Pnrr, l’Europa e il futuro dell’Emilia Romagna

ITALIA. La Camera ha votato la fiducia al provvedimento governativo che riguarda la pubblica amministrazione e che contiene la discussa esclusione delle spese per il Pnrr dal cosiddetto «controllo concomitante» da parte della Corte dei Conti.

Ora toccherà al Senato confermare in via definitiva la decisione di Palazzo Chigi. Che, pur essendo il seguito di orientamenti già espressi ai tempi dei governi Conte e Draghi, ha un potente valore dimostrativo e suona come una sfida del centrodestra all’alta burocrazia dello Stato. La cosa ricorda per certi versi ciò che, malauguratamente per lui, fece Renzi agli inizi del suo governo (quando escluse i consiglieri di Stato dai ruoli di capo di gabinetto dei ministri e chiamò a palazzo Chigi la comandante dei vigili urbani di Firenze) e che è in ogni caso cominciata in questa legislatura quando il ministro Fitto smantellò la struttura per il Pnrr messa in piedi da Draghi al Mef e trasportò tutto tra le mura della presidenza del Consiglio. Molti attribuiscono proprio a quell’«esproprio» il ritardo con cui il governo sta andando avanti sul Piano (tra l’altro, siamo in attesa da febbraio della terza rata di 19 miliardi che Bruxelles non ha ancora deciso di conferirci) ed è presumibile che la decisione di escludere la Corte dei Conti dalla «cogestione» della spesa dei fondi europei verrà presto considerata una causa di fallimento di quello che era stato annunciato come un nuovo Piano Marshall per la rinascita dell’Italia.

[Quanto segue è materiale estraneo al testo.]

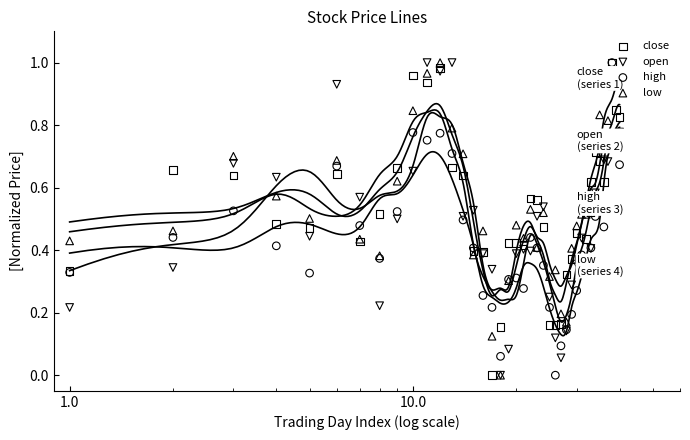

At how many categories does at least one series exceed 0?

40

Se è vero quel che si dice, e cioè che Meloni e i suoi avrebbero intenzione di essere più aggressivi verso le burocrazie italiana ed europea in vista delle elezioni della prossima primavera per il Parlamento di Strasburgo, si sarà sicuramente valutata la rischiosità di una simile decisione: quanto a Bruxelles, lassù sono ancora in attesa che l’Italia si decida a siglare la riforma del Mes (siamo gli unici a non averlo fatto), sono impazienti e preoccupati sulle spese del Pnrr e non mancano di avvertirci che il «nuovo» piano di Stabilità post Covid non sarà affatto clemente con i Paesi più indebitati dell’Unione, a cominciare ovviamente dal nostro. Sono partite gigantesche che il governo deve affrontare e non può farlo senza il sostegno degli alti burocrati di casa nostra, quelli che mantengono quotidianamente i rapporti con i loro colleghi della Commissione e sono demandati alla soluzione di problemi complessi. Tutto da dimostrare che una linea con l’Europa meno dialogante di quella seguita da Meloni dalla nascita del governo («Si devono accorgere che non siamo dei marziani») sia elettoralmente pagante.

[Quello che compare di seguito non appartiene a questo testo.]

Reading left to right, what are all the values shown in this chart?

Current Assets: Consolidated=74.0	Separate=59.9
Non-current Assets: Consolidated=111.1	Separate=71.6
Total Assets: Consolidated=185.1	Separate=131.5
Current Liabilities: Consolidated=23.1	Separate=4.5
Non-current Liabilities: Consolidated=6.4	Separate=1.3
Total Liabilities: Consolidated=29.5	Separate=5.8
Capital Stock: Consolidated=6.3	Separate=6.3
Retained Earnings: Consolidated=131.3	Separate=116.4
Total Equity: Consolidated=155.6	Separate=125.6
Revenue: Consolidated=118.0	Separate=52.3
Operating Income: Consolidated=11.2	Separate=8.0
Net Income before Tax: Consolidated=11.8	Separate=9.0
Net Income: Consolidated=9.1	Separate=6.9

Lo stesso calcolo lo si deve fare con l’Emilia Romagna alluvionata, anch’essa in procinto di rinnovare l’anno prossimo i vertici della Regione, oggi governata da Stefano Bonaccini. Ieri, alla riunione con gli enti locali investiti dall’emergenza, Meloni ha rifiutato di indicare il nome del commissario alla ricostruzione e ha annunciato che sarà il ministro Musumeci a coordinare un tavolo permanente di collaborazione con i sindaci e gli assessori regionali. Ma tutto questo ha provocato sia la reazione degli emiliani-romagnoli (che chiedono che sia nominato Bonaccini, come avvenne per il terremoto, e anche subito) e l’arrabbiatura di Salvini che non sapeva nulla della scelta di Musumeci. Ma molto di quel che accade su questo tavolo si spiega proprio con le elezioni del 2024: a Palazzo Chigi non vogliono che sia Bonaccini a gestire i miliardi della ricostruzione. Oltretutto quei fondi sarebbero inferiori alle promesse: circostanza questa che potrebbe mettere a rischio proprio il tentativo di Fratelli d’Italia di conquistare per un proprio esponente l’ultima regione «rossa». Salvini ci provò una volta e gli andò male, ora a Meloni serve quella vittoria per dimostrare una volta per tutte che nella coalizione il bastone del comando è saldamente nelle sue mani.